* **Work to complete**:
Return, exactly and in full, the lines of the records below starting at the one with "pinky dip: (298, 1692)" and ending at the one with "index dip: (919, 1736)", and no other lines.

Collected data:
- Opening Delimiter -

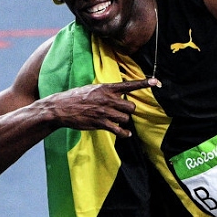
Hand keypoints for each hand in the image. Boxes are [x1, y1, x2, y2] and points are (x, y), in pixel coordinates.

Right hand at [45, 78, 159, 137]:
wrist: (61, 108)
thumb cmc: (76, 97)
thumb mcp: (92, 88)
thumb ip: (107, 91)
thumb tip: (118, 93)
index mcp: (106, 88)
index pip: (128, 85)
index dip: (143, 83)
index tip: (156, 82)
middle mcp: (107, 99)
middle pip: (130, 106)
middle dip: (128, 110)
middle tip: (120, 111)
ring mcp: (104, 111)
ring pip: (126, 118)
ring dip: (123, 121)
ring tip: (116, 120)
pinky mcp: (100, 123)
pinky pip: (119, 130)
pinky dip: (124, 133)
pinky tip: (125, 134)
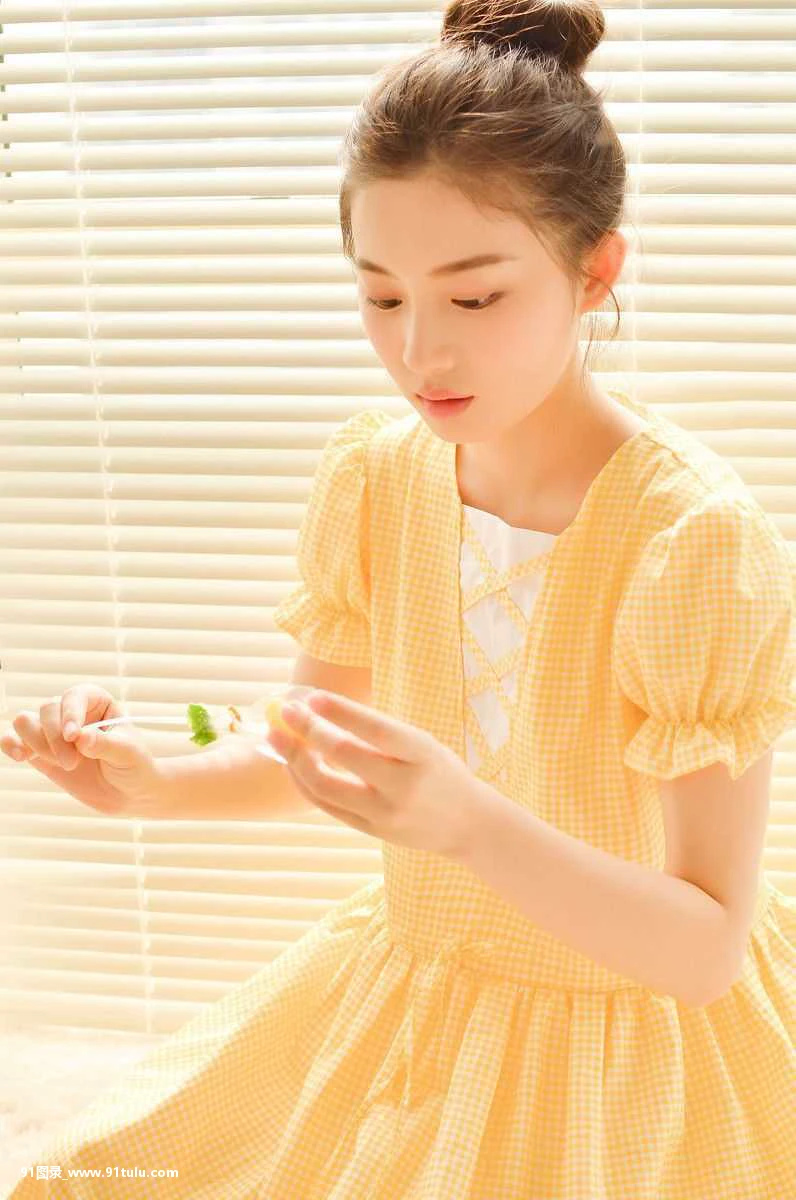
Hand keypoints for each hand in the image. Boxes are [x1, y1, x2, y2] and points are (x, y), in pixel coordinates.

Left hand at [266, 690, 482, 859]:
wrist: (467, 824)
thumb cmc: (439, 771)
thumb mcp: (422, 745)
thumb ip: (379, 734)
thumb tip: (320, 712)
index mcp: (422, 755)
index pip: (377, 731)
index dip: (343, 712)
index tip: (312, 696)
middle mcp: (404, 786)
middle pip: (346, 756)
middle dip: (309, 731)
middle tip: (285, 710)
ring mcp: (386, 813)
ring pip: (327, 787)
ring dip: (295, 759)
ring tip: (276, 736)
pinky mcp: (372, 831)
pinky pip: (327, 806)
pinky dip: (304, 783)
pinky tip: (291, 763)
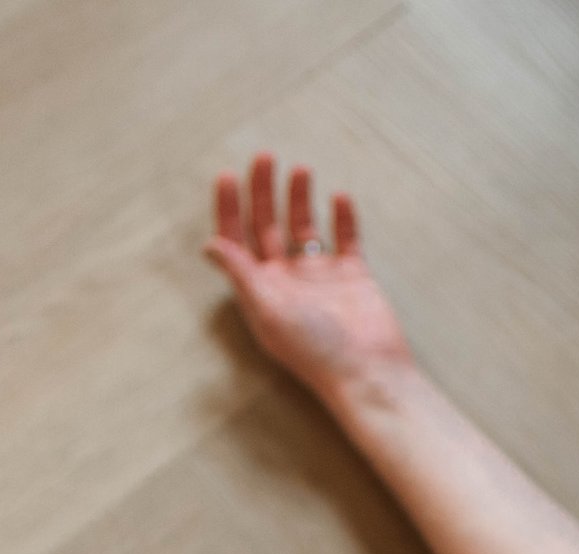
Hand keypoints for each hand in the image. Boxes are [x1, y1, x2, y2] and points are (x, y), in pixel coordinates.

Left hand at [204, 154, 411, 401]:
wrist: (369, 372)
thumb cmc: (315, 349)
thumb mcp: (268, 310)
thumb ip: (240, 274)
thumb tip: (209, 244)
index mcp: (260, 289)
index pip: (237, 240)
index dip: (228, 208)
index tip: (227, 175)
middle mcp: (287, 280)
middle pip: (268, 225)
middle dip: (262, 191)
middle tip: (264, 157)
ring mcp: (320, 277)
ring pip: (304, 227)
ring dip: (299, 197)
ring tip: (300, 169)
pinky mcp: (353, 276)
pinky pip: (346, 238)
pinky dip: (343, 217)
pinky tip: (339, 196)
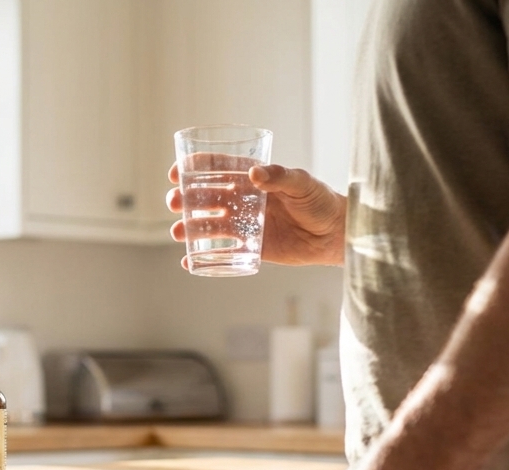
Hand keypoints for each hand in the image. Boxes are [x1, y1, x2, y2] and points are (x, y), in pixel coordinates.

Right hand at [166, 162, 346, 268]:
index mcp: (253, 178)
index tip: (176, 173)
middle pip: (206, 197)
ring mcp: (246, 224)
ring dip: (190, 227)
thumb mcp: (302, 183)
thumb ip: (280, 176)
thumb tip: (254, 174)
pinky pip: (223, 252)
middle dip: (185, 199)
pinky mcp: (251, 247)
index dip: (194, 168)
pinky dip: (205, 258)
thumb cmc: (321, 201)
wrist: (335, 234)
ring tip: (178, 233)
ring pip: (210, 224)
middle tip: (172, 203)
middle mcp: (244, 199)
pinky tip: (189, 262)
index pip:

- Closing Delimiter -
- Opening Delimiter -

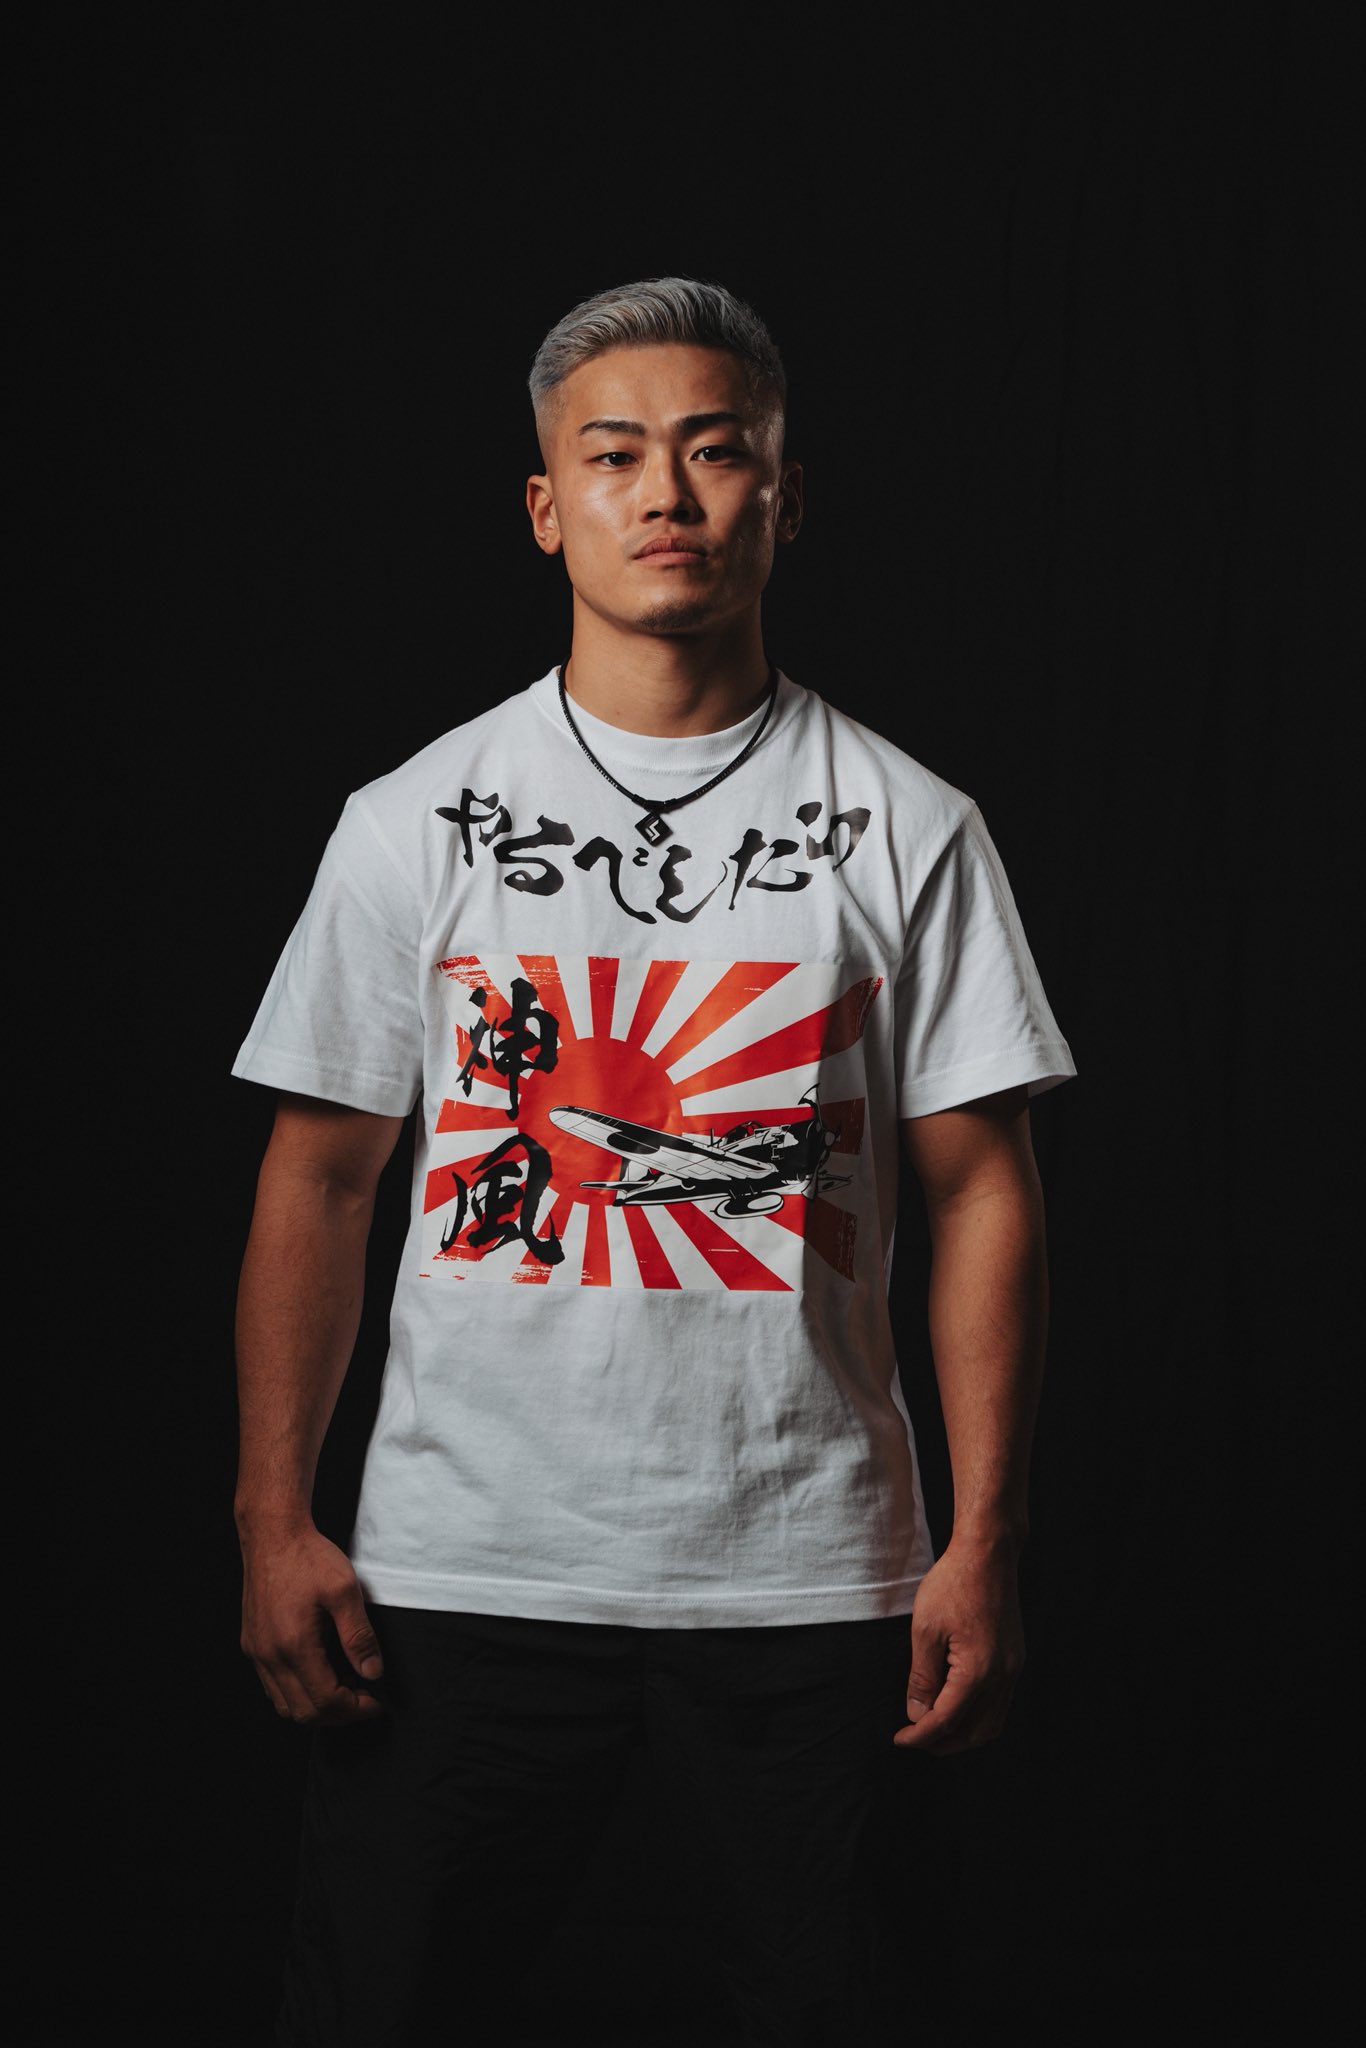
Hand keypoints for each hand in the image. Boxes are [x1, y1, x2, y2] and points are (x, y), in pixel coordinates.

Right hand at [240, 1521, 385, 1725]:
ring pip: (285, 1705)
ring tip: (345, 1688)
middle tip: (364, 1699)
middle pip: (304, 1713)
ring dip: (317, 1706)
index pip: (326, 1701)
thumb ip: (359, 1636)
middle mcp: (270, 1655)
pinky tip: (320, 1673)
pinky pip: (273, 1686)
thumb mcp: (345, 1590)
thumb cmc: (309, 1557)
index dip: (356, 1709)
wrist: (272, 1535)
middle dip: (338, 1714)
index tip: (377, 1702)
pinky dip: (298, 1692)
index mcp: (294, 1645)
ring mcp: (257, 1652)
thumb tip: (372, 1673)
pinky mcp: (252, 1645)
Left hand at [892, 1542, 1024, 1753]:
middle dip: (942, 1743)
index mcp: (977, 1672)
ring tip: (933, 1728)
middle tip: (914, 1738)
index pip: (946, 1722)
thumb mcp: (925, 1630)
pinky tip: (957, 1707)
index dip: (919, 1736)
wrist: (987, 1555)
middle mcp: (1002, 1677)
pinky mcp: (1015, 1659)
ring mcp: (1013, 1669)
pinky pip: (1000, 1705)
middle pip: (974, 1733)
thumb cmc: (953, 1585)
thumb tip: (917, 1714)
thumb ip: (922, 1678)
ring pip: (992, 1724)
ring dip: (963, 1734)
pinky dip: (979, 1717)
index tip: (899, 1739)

- Closing Delimiter -

* **Your solution**:
pinky dip: (298, 1692)
index mcp: (294, 1645)
ring mcp: (257, 1652)
thumb tip: (372, 1673)
pinky mcp: (252, 1645)
Left hand at [892, 1542, 1024, 1753]:
middle dip: (942, 1743)
index mcp: (977, 1672)
ring tip: (933, 1728)
middle tip: (914, 1738)
index pip: (946, 1722)
thumb mcp: (925, 1630)
pinky tip: (957, 1707)
index dip: (919, 1736)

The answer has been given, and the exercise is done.